The reply should consist of every entry, repeated exactly.

INPUT DATA:
● ● ● ●
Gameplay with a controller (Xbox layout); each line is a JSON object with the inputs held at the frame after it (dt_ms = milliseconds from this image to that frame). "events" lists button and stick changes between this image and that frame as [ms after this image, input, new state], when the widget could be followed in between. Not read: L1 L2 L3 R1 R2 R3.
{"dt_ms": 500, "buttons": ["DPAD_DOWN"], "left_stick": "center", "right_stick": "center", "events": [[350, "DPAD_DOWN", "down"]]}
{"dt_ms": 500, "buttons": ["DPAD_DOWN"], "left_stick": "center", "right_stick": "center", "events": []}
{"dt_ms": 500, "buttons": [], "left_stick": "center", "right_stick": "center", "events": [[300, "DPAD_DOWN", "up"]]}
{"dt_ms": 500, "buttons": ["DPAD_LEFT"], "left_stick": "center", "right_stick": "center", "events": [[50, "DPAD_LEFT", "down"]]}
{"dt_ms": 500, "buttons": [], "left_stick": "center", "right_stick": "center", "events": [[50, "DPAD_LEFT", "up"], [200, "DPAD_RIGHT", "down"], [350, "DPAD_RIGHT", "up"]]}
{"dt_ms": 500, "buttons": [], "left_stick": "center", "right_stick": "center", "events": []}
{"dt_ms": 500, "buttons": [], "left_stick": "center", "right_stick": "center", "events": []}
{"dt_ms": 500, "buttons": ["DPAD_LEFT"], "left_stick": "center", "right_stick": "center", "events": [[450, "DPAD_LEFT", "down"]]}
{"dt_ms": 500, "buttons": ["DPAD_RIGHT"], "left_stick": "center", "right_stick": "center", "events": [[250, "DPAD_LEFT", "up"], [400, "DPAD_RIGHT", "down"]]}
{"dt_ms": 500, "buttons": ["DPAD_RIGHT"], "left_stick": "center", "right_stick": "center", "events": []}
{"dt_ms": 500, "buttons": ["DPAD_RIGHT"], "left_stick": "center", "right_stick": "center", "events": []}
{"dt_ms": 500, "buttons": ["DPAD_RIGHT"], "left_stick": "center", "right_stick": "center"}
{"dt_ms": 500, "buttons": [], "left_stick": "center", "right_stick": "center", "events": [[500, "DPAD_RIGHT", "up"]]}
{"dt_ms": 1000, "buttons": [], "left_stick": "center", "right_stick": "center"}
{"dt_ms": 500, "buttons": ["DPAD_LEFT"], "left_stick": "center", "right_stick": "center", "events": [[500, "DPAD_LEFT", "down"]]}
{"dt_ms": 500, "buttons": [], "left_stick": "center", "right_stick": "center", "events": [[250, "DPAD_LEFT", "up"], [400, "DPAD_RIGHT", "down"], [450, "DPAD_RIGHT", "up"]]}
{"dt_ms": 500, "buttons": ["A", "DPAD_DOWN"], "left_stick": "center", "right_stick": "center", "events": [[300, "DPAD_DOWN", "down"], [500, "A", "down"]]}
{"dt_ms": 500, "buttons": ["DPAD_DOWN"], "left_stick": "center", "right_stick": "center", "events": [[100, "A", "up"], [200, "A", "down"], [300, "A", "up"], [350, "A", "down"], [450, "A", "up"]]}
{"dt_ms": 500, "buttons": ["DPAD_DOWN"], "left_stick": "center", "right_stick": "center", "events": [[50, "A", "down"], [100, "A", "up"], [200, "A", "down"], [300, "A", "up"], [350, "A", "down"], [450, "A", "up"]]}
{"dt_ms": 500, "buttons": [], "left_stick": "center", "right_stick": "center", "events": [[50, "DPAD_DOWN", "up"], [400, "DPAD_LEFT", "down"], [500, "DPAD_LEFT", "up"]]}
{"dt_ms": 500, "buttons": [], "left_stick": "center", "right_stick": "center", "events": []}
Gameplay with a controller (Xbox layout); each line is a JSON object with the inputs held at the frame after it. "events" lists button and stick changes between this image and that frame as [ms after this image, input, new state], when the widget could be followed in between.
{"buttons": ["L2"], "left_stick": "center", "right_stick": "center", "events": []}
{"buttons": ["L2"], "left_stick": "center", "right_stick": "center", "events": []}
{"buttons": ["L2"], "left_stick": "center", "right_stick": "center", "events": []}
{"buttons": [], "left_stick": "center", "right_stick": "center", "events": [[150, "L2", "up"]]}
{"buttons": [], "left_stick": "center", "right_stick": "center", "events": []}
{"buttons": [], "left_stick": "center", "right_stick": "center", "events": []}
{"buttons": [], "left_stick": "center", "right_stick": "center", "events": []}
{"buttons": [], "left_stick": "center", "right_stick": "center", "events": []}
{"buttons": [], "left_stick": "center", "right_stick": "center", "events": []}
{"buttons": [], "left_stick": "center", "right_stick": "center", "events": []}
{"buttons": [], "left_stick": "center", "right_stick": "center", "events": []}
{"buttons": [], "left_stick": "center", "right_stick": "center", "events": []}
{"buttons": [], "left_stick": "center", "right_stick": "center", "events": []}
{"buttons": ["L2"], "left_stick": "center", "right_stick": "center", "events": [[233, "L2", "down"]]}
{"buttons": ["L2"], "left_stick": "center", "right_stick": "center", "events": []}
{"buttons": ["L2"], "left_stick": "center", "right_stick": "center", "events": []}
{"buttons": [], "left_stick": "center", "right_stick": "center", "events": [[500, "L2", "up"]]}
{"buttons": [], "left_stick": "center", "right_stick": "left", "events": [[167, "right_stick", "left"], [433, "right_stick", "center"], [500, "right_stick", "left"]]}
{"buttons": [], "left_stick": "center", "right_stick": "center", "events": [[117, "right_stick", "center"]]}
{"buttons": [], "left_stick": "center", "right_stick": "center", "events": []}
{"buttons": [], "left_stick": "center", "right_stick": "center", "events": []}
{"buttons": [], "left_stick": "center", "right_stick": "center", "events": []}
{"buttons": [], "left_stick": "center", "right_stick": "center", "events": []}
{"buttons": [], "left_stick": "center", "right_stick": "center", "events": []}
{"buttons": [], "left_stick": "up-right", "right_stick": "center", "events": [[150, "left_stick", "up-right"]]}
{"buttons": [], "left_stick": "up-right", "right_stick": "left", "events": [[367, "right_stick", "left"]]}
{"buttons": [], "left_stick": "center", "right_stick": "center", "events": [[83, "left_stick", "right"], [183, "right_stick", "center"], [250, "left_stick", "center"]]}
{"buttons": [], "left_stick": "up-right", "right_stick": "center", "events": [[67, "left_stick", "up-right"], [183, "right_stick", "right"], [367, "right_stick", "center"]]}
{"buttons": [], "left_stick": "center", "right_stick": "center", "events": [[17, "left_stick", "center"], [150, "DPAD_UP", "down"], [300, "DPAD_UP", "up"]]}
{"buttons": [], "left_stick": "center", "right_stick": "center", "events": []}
● ● ● ●
ANSWER FOR THE TASK:
Gameplay with a controller (Xbox layout); each line is a JSON object with the inputs held at the frame after it (dt_ms = milliseconds from this image to that frame). "events" lists button and stick changes between this image and that frame as [ms after this image, input, new state], when the widget could be followed in between. Not read: L1 L2 L3 R1 R2 R3.
{"dt_ms": 500, "buttons": ["DPAD_DOWN"], "left_stick": "center", "right_stick": "center", "events": [[350, "DPAD_DOWN", "down"]]}
{"dt_ms": 500, "buttons": ["DPAD_DOWN"], "left_stick": "center", "right_stick": "center", "events": []}
{"dt_ms": 500, "buttons": [], "left_stick": "center", "right_stick": "center", "events": [[300, "DPAD_DOWN", "up"]]}
{"dt_ms": 500, "buttons": ["DPAD_LEFT"], "left_stick": "center", "right_stick": "center", "events": [[50, "DPAD_LEFT", "down"]]}
{"dt_ms": 500, "buttons": [], "left_stick": "center", "right_stick": "center", "events": [[50, "DPAD_LEFT", "up"], [200, "DPAD_RIGHT", "down"], [350, "DPAD_RIGHT", "up"]]}
{"dt_ms": 500, "buttons": [], "left_stick": "center", "right_stick": "center", "events": []}
{"dt_ms": 500, "buttons": [], "left_stick": "center", "right_stick": "center", "events": []}
{"dt_ms": 500, "buttons": ["DPAD_LEFT"], "left_stick": "center", "right_stick": "center", "events": [[450, "DPAD_LEFT", "down"]]}
{"dt_ms": 500, "buttons": ["DPAD_RIGHT"], "left_stick": "center", "right_stick": "center", "events": [[250, "DPAD_LEFT", "up"], [400, "DPAD_RIGHT", "down"]]}
{"dt_ms": 500, "buttons": ["DPAD_RIGHT"], "left_stick": "center", "right_stick": "center", "events": []}
{"dt_ms": 500, "buttons": ["DPAD_RIGHT"], "left_stick": "center", "right_stick": "center", "events": []}
{"dt_ms": 500, "buttons": ["DPAD_RIGHT"], "left_stick": "center", "right_stick": "center"}
{"dt_ms": 500, "buttons": [], "left_stick": "center", "right_stick": "center", "events": [[500, "DPAD_RIGHT", "up"]]}
{"dt_ms": 1000, "buttons": [], "left_stick": "center", "right_stick": "center"}
{"dt_ms": 500, "buttons": ["DPAD_LEFT"], "left_stick": "center", "right_stick": "center", "events": [[500, "DPAD_LEFT", "down"]]}
{"dt_ms": 500, "buttons": [], "left_stick": "center", "right_stick": "center", "events": [[250, "DPAD_LEFT", "up"], [400, "DPAD_RIGHT", "down"], [450, "DPAD_RIGHT", "up"]]}
{"dt_ms": 500, "buttons": ["A", "DPAD_DOWN"], "left_stick": "center", "right_stick": "center", "events": [[300, "DPAD_DOWN", "down"], [500, "A", "down"]]}
{"dt_ms": 500, "buttons": ["DPAD_DOWN"], "left_stick": "center", "right_stick": "center", "events": [[100, "A", "up"], [200, "A", "down"], [300, "A", "up"], [350, "A", "down"], [450, "A", "up"]]}
{"dt_ms": 500, "buttons": ["DPAD_DOWN"], "left_stick": "center", "right_stick": "center", "events": [[50, "A", "down"], [100, "A", "up"], [200, "A", "down"], [300, "A", "up"], [350, "A", "down"], [450, "A", "up"]]}
{"dt_ms": 500, "buttons": [], "left_stick": "center", "right_stick": "center", "events": [[50, "DPAD_DOWN", "up"], [400, "DPAD_LEFT", "down"], [500, "DPAD_LEFT", "up"]]}
{"dt_ms": 500, "buttons": [], "left_stick": "center", "right_stick": "center", "events": []}
Gameplay with a controller (Xbox layout); each line is a JSON object with the inputs held at the frame after it. "events" lists button and stick changes between this image and that frame as [ms after this image, input, new state], when the widget could be followed in between.
{"buttons": ["L2"], "left_stick": "center", "right_stick": "center", "events": []}
{"buttons": ["L2"], "left_stick": "center", "right_stick": "center", "events": []}
{"buttons": ["L2"], "left_stick": "center", "right_stick": "center", "events": []}
{"buttons": [], "left_stick": "center", "right_stick": "center", "events": [[150, "L2", "up"]]}
{"buttons": [], "left_stick": "center", "right_stick": "center", "events": []}
{"buttons": [], "left_stick": "center", "right_stick": "center", "events": []}
{"buttons": [], "left_stick": "center", "right_stick": "center", "events": []}
{"buttons": [], "left_stick": "center", "right_stick": "center", "events": []}
{"buttons": [], "left_stick": "center", "right_stick": "center", "events": []}
{"buttons": [], "left_stick": "center", "right_stick": "center", "events": []}
{"buttons": [], "left_stick": "center", "right_stick": "center", "events": []}
{"buttons": [], "left_stick": "center", "right_stick": "center", "events": []}
{"buttons": [], "left_stick": "center", "right_stick": "center", "events": []}
{"buttons": ["L2"], "left_stick": "center", "right_stick": "center", "events": [[233, "L2", "down"]]}
{"buttons": ["L2"], "left_stick": "center", "right_stick": "center", "events": []}
{"buttons": ["L2"], "left_stick": "center", "right_stick": "center", "events": []}
{"buttons": [], "left_stick": "center", "right_stick": "center", "events": [[500, "L2", "up"]]}
{"buttons": [], "left_stick": "center", "right_stick": "left", "events": [[167, "right_stick", "left"], [433, "right_stick", "center"], [500, "right_stick", "left"]]}
{"buttons": [], "left_stick": "center", "right_stick": "center", "events": [[117, "right_stick", "center"]]}
{"buttons": [], "left_stick": "center", "right_stick": "center", "events": []}
{"buttons": [], "left_stick": "center", "right_stick": "center", "events": []}
{"buttons": [], "left_stick": "center", "right_stick": "center", "events": []}
{"buttons": [], "left_stick": "center", "right_stick": "center", "events": []}
{"buttons": [], "left_stick": "center", "right_stick": "center", "events": []}
{"buttons": [], "left_stick": "up-right", "right_stick": "center", "events": [[150, "left_stick", "up-right"]]}
{"buttons": [], "left_stick": "up-right", "right_stick": "left", "events": [[367, "right_stick", "left"]]}
{"buttons": [], "left_stick": "center", "right_stick": "center", "events": [[83, "left_stick", "right"], [183, "right_stick", "center"], [250, "left_stick", "center"]]}
{"buttons": [], "left_stick": "up-right", "right_stick": "center", "events": [[67, "left_stick", "up-right"], [183, "right_stick", "right"], [367, "right_stick", "center"]]}
{"buttons": [], "left_stick": "center", "right_stick": "center", "events": [[17, "left_stick", "center"], [150, "DPAD_UP", "down"], [300, "DPAD_UP", "up"]]}
{"buttons": [], "left_stick": "center", "right_stick": "center", "events": []}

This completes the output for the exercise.